Entrepreneurs: The laid-back boss who’s filling his boots selling comfy slippers

Daniel Hambury/@stellapicsltd
Alex Lawson @MrAlexLawson24 September 2018

Plenty of chief executives claim to “live the brand” but, for Ankur Shah, it isn’t too taxing. All he has to do is put his feet up.

The serial entrepreneur’s latest venture is an online fashion retailer, Mahabis, which has built its marketing around the idea of clearly defined downtime.

“People almost need the licence to relax. Because you have brands like Nike, Adidas and Lululemon who are rightfully brought up on the idea of non-stop doing and so we joke that in our down time we move from just doing to just being,” explains Shah, adding that boasting about being busy has been replaced by social media posts about being cosy (see the — admittedly waning — British love of “hygge”).

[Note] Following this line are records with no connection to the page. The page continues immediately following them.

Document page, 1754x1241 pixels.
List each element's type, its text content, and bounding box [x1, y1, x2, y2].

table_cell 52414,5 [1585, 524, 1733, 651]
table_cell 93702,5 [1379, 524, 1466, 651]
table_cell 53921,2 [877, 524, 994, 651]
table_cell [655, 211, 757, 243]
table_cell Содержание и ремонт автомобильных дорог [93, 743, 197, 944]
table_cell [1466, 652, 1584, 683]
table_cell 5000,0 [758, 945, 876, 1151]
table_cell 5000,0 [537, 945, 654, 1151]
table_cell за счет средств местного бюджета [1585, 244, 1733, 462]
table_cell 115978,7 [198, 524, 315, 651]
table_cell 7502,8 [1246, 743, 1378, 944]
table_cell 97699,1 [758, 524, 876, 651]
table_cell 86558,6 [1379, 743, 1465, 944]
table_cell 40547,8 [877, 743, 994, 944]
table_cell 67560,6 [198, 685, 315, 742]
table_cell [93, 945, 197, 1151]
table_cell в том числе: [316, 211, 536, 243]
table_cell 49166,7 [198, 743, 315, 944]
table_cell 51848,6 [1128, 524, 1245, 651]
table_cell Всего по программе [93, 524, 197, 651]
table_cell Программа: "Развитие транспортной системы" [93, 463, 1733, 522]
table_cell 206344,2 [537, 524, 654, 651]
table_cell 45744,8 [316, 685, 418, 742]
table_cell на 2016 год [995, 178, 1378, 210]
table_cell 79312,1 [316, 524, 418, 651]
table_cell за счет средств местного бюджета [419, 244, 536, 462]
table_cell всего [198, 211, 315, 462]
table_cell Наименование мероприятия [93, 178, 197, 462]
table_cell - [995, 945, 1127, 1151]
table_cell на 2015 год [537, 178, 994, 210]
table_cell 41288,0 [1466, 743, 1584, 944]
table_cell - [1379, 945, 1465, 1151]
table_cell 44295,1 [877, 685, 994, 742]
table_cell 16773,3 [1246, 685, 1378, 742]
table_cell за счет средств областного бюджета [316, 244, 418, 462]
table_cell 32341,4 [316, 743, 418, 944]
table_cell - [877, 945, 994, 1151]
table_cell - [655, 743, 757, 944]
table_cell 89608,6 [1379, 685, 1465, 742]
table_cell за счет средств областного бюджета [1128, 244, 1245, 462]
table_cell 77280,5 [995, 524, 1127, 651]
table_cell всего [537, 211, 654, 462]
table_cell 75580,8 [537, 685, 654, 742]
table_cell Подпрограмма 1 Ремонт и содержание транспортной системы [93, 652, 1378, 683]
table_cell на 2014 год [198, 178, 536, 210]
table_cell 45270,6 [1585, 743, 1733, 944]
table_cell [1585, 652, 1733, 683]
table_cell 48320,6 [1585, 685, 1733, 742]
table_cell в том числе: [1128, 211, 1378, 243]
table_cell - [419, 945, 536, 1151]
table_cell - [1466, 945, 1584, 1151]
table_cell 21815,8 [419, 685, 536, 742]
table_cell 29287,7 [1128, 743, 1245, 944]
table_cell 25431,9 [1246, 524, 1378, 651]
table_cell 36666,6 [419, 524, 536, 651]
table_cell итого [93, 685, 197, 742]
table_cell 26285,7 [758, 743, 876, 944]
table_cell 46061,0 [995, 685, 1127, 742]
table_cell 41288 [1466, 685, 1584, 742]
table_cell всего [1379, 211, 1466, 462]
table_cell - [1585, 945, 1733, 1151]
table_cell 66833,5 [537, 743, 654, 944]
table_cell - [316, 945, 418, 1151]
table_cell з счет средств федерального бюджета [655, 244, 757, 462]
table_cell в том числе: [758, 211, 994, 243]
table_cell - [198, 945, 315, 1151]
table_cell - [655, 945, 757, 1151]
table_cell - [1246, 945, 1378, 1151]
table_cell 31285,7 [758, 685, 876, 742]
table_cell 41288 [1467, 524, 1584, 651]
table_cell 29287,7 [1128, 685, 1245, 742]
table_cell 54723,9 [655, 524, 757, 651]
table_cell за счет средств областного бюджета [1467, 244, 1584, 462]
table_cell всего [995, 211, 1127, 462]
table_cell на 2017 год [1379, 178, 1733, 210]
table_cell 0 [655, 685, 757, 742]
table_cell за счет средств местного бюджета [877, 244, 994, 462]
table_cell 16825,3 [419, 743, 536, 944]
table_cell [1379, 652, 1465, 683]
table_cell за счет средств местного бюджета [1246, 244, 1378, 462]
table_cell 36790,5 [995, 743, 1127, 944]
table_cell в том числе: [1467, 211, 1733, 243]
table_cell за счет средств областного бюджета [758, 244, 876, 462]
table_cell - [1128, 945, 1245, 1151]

To this end, Shah is attempting to make working for his Scandi-inspired slippers-to-watches seller as relaxing as possible.

He introduced a four-day week at a previous start-up and has expanded on that, with a work-when-you-want, remote-working ethos.

When we meet at Mahabis’ new offices by the Rich Mix cinema in Shoreditch he seems proud as he stares out at loads of empty white desks.

His staff are (presumably) beavering away at home in their pyjamas.

“Working patterns have changed, it doesn’t need to fit a 9-5 — we’re not working in Victorian factories any more. If you don’t need to be tethered to a location, why bother?”

He adds that it “doesn’t make sense” for his staff to suffer lengthy commutes at the same time as the rest of London.

But if Shah talks a good game on down time, his chocker CV tells a different story.

Mahabis 

Founded: 2014

Staff: 20

Turnover: Over £20 million 

Business idol:

“I don’t have one deliberately. I don’t think you should try to emulate others.”

Best moment: “To see your product come off the conveyor belt for the first time is incredibly exciting because you’ve made something. ‘Look mum, I made this’. That said, I think she tells everyone I’m a barrister so I have to tread very carefully!” 

Worst moment: “When people return something for the first time. You feel like your entire life is over. We’re really active in responding to them on social media but it’s still terrifying. We’ve sold nearly a million slippers now, when you sit here thinking there’s a million people around the world wearing our product that’s terrifying and exciting. I go to weddings and I’m sitting next to someone who knows it and you hear their complaints and joys.”

The Lancastrian trained to be a criminal barrister and joined the bar after a lengthy study on the impact of conflict for the UN and the Dalai Lama’s office.

It took him to Rwanda, Kosovo and Jordan, visiting refugee camps. “It was amazing to see how optimistic all the young people were despite the very recent trauma, and it was humbling to come back into the thick of London,” he says.

Back in the UK, his career in the wig was punishing, and early-morning trips to the courts of the south coast saw him become “the domestic abuse champion of Southampton, that’s probably not a proud flag”.

He was about to take up a place at Costa Rica’s UN University for Peace when he used his coding skills to develop Facebook apps.

A bet with a mutual friend resulted in him creating a social media agency, Techlightenment, in just five days, eventually selling it with a blue-chip client list to Experian.

The company, part of the original Silicon Roundabout Shoreditch tech scene, rode Facebook’s rise and drew attention with an app promoting a Bob Dylan single, which allowed users to customise his Subterranean Homesick Blues video.

With Costa Rica forgotten and a wedge from Experian making life comfortable, he began dabbling in start-up investing: coffee shops, tech, several of his own projects including a “YouTube of opinions” called Opinsy.

But, after a career in marketing tech, he had an itch for something more tangible: “I wanted to make money by buying a product for X and selling it for Y.” What followed was some intense Googling, deliberation between slippers and flip-flops and visits to remote Polish slipper factories where puzzled veterans raised eyebrows at his quirky designs.

Now Mahabis is established as a mid-market brand, built out from slippers to selling everything from backpacks to candles. Shah has used his social media marketing nous to raise awareness and added TV ads to the mix.

Barring some hiccups such as the heatwave (“trying to sell a wool-lined slipper in 37 degrees heat wasn’t fun”) growth is strong.

Revenues are more than £20 million and Shah still owns 100%, vehement in his desire to self-fund his ventures.

There are even plans for a physical store in the West End next year though he’s reticent to ramp up the brand’s wholesale operation with the spectre of House of Fraser’s demise hanging over many out-of-pocket fashion suppliers.

And there’s a string of other ventures, as well as his seat as an adviser to King’s College to consider.

Before all that, he’s off to Spain for a month. After all, who needs to turn up at the office?